La masacre de Nanjing, capital de la república china durante la segunda guerra chino-japonesa, ha sido un duro drama del que se han nutrido numerosas películas y novelas. En 2009 una de las últimas aproximaciones a este tema fue la de Lu Chuan con Ciudad de vida y muerte. Pero Yimou quiso encerrarse tras las puertas de la parroquia de Santa María Magdalena y contar la traumática situación que vivieron los que allí quedaron a través de un colorido rosetón del que sólo quedaban pedazos. Se trata de la adaptación de la novela Las flores de la guerra, de Geling Yan, la producción cinematográfica más cara de la historia de China. No sé si por casualidades del (¡oh, cruel!) destino o por necesidades físicas (rejuvenecer el reparto para una mayor tensión sexual, literalmente) decidieron matar al padre Engelmann, uno de los protagonistas sobre el papel y traer a un maquillador de cadáveres norteamericano para prepararle en su muerte. Claro que la ocurrencia más indescriptible fue la de darle el protagonismo a Christian Bale, con su consecuente incapacidad de vocalizar en ningún idioma conocido, y barba.

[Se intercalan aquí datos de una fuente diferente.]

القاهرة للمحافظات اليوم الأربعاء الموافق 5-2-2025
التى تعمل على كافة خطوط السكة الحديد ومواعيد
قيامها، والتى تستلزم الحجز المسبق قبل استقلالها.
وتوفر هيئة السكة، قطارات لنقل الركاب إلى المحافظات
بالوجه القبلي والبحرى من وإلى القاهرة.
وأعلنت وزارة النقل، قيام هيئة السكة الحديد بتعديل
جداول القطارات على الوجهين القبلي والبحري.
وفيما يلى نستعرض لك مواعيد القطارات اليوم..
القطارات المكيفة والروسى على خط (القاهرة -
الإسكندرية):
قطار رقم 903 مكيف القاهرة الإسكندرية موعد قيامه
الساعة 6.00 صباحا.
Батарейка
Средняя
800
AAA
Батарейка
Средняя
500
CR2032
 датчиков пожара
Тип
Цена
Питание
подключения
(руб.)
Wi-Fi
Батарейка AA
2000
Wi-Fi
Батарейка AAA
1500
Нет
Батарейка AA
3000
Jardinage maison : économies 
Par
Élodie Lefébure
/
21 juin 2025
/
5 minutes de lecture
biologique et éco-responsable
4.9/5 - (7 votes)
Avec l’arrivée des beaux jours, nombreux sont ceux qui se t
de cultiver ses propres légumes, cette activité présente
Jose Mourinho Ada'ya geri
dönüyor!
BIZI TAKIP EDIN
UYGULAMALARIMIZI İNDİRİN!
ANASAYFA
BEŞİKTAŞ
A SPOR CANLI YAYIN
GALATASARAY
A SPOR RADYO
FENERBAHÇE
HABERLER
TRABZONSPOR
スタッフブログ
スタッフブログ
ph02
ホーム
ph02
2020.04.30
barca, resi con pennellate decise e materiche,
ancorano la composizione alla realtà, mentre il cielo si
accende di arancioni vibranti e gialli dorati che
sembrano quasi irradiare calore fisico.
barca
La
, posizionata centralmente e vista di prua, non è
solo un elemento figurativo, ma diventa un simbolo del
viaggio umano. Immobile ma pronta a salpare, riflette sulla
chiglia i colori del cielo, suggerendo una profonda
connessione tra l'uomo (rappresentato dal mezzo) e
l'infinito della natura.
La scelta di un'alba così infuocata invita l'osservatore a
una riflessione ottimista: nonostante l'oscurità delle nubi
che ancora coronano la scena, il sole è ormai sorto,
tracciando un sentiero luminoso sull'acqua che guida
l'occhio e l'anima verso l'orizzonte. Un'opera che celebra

Durante unos minutos iniciales en los que la guerra es un infierno reconocido con la decadencia de una ciudad sitiada por los japoneses, donde sólo quedan rescoldos de humanidad y restos de lo que fue un ejército intentando mantener lo que ya se ha perdido. Ahí, entre la masiva destrucción, todos los personajes encuentran un lugar majestuoso donde refugiarse, una inmensa iglesia que se mantiene prácticamente intacta en esa total desolación de edificios destruidos por las bombas y civiles muertos en sus calles. Es así como comienza una película de interiores narrada por una de las niñas que viven en esa parroquia, Shu (Xinyi Zhang), donde trece niñas viven, y que tras perder el pilar de su salvación, el padre Engelmann, deben aferrarse al primer adulto que aparece por la puerta, un hombre que con su cara de bandera de barras y estrellas puede ser un pasaporte hacia la libertad. A las trece niñas se les unirán las verdaderas flores, el tono que busca siempre Yimou para sus películas, el color entre tanta penumbra asociado a las prostitutas del río Qinhuai, que entrando por la fuerza, consiguen ocultarse en el internado. Para darles voz está Yu Mo (Ni Ni), elegante, sofisticada y dispuesta a todo por sobrevivir.

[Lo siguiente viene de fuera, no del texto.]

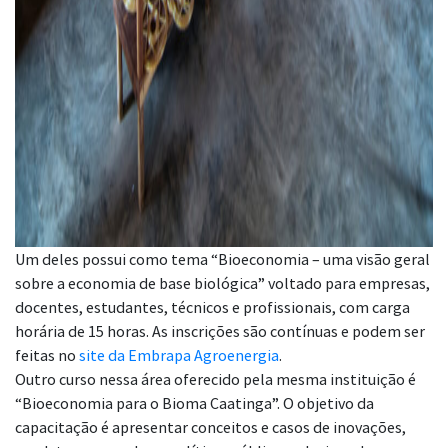
Um deles possui como tema “Bioeconomia – uma visão geral
sobre a economia de base biológica” voltado para empresas,
docentes, estudantes, técnicos e profissionais, com carga
horária de 15 horas. As inscrições são contínuas e podem ser
feitas no
site da Embrapa Agroenergia
.
Outro curso nessa área oferecido pela mesma instituição é
“Bioeconomia para o Bioma Caatinga”. O objetivo da
capacitação é apresentar conceitos e casos de inovações,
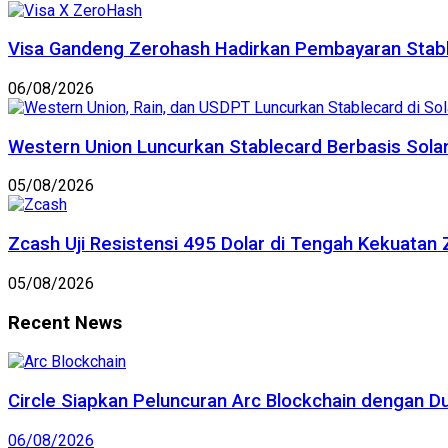
Visa Gandeng Zerohash Hadirkan Pembayaran Stable
06/08/2026
Western Union Luncurkan Stablecard Berbasis Sola
05/08/2026
Zcash Uji Resistensi 495 Dolar di Tengah Kekuatan 
05/08/2026
Recent News
Circle Siapkan Peluncuran Arc Blockchain dengan D
06/08/2026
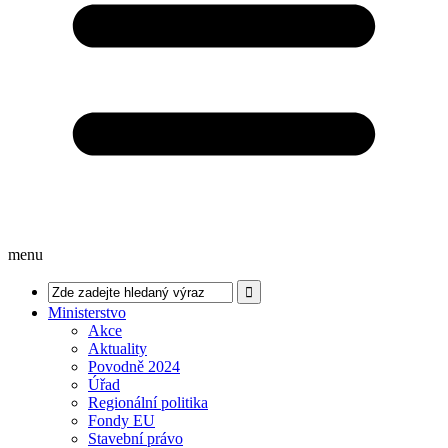
menu
Ministerstvo
Akce
Aktuality
Povodně 2024
Úřad
Regionální politika
Fondy EU
Stavební právo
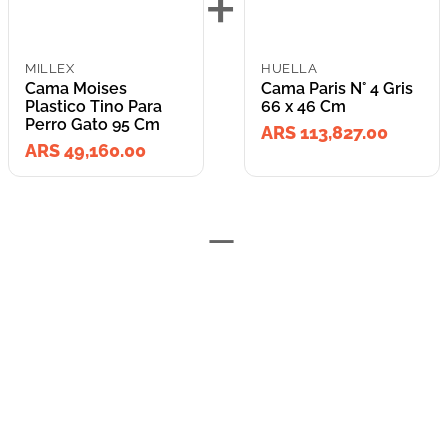
+
MILLEX
HUELLA
Cama Moises
Cama Paris N° 4 Gris
Plastico Tino Para
66 x 46 Cm
Perro Gato 95 Cm
ARS 113,827.00
ARS 49,160.00
=
Lleva los
2
producto
s
por
ARS 162,987.00
o
ARS 162,987.00
en cuotas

Pero a pesar de los vestidos de potencia cromática y los vapores de feminidad, la película tiene un bajo porcentaje del tan visual Zhang Yimou. El drama funciona entre los despojos de la supervivencia, explotando momentos de crueldad y compasión a partes iguales, pero sin profundizar en exceso en la inocencia de las niñas, en la sabiduría de las putas o en la caridad impuesta del norteamericano. El miedo está ahí, presente en cada rincón, pero no somos capaces de sentirlo como propio.

Y es que en un terreno tan aterrador como el que creó la masa de muertos que decoraba lo que antes se conocía como calles en la ciudad de Nanjing, la clausura de las puertas de la parroquia de Santa María Magdalena no encumbra a estas mujeres como diosas ni las reclama en la batalla, pues los enfrentamientos entre ellas no son capaces de superar a los vividos en La linterna roja (1991), aunque la lealtad que nos muestran es como una lección comprensible y muy digna, donde los individuos quedan en un buen lugar, y la masa en una colección de gallinas picoteando. Tal vez el lastre sea un Bale al que le queda grande el traje de sacerdote y no consigue convencer ni como borracho pendenciero ni como ilustre padre de todos los desamparados del mundo.

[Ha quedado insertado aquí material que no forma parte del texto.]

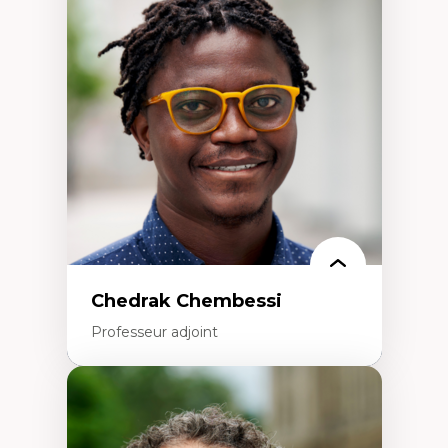
Didactique des sciences – processus
d’enquête et culture scientifique
Éducation en milieu minoritaire –
construction identitaire et conscience
critique
Technologies éducatives – ludification et
programmation pédagogique
La langue dans toutes les matières –
environnement discursif et langage
scientifique
Chedrak Chembessi
Professeur adjoint
Expertises
Économie circulaire
Modèles d’affaires durables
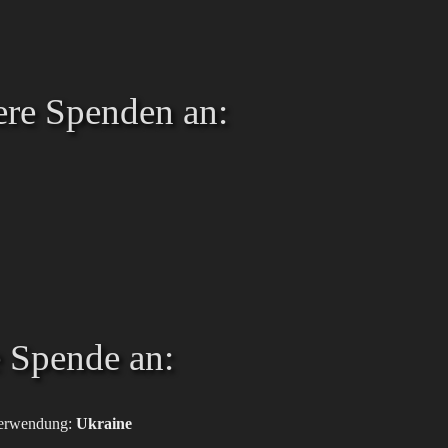
ere Spenden an:
e Spende an:
/Verwendung:
Ukraine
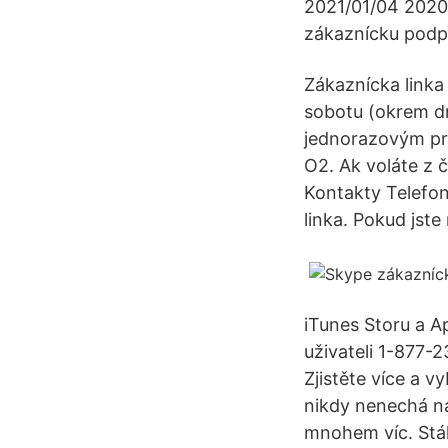
2021/01/04 2020
zákaznícku podpo
Zákaznícka linka
sobotu (okrem dn
jednorazovým pre
O2. Ak voláte z 
Kontakty Telefo
linka. Pokud jste
iTunes Storu a A
uživateli 1-877-
Zjistěte více a v
nikdy nenechá na 
mnohem víc. Stál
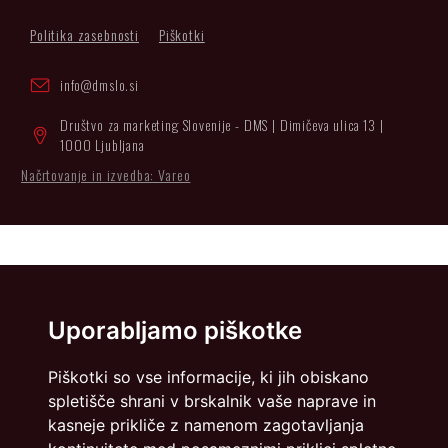
Politika zasebnosti
Piškotki
info@dmslo.si
Društvo za marketing Slovenije - DMS | Dimičeva ulica 13 |
1000 Ljubljana
Načrtovanje in izvedba: Vareo
Uporabljamo piškotke
Piškotki so vse informacije, ki jih obiskano
spletišče shrani v brskalnik vaše naprave in
kasneje prikliče z namenom zagotavljanja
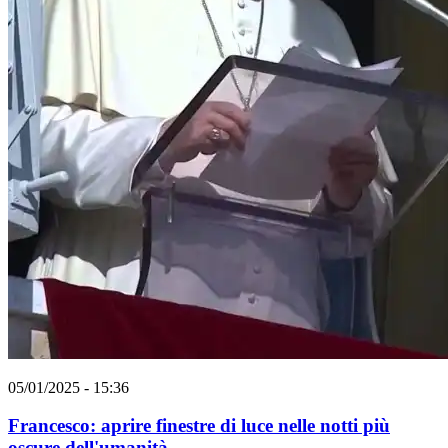
05/01/2025 - 15:36
Francesco: aprire finestre di luce nelle notti più
oscure dell'umanità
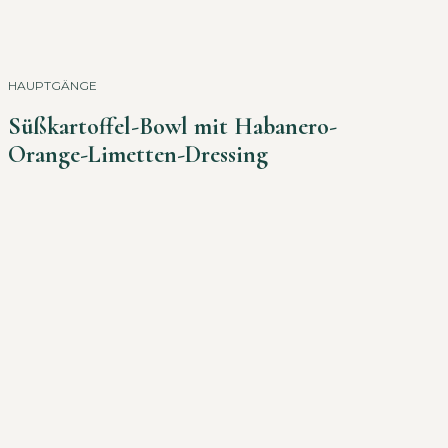
HAUPTGÄNGE
Süßkartoffel-Bowl mit Habanero-
Orange-Limetten-Dressing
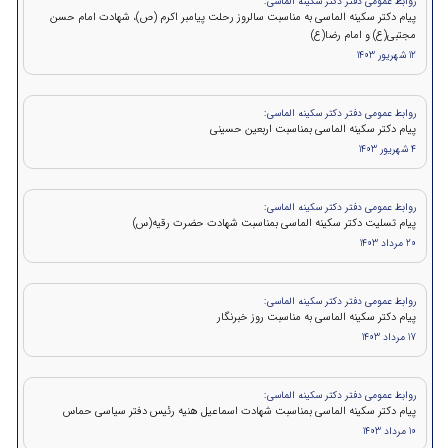
روابط عمومی دفتر دکتر سکینه الماسی:
پیام دکتر سکینه الماسی به مناسبت سالروز رحلت پیامبر اکرم (ص)، شهادت امام حسن
مجتبی(ع) و امام رضا(ع)
12 شهریور 1403
روابط عمومی دفتر دکتر سکینه الماسی:
پیام دکتر سکینه الماسی بمناسبت اربعین حسینی
4 شهریور 1403
روابط عمومی دفتر دکتر سکینه الماسی:
پیام تسلیت دکتر سکینه الماسی بمناسبت شهادت حضرت رقیه(س)
20 مرداد 1403
روابط عمومی دفتر دکتر سکینه الماسی:
پیام دکتر سکینه الماسی به مناسبت روز خبرنگار
17 مرداد 1403
روابط عمومی دفتر دکتر سکینه الماسی:
پيام دكتر سكينه الماسی بمناسبت شهادت اسماعیل هنیه رئیس دفتر سیاسی حماس
10 مرداد 1403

Pese a lo insulsas que resultan algunas interacciones entre personajes, hay momentos de vibrante lucidez en los que la cámara se posiciona en plena simetría para regalarnos algún plano pictórico que siempre agrada y deja marca de autor, como cuando alguien mezcla distintas variedades de uva en un vino. Es ahí, en leves pero intensos destellos donde Zhang Yimou suelta un ¡eh, sigo aquí! y la película toma nuevas perspectivas que caen una vez tras otra en miradas perdidas a través del cristal donde la guerra toma un sentido, el irracional que lleva a la hermandad entre desconocidos.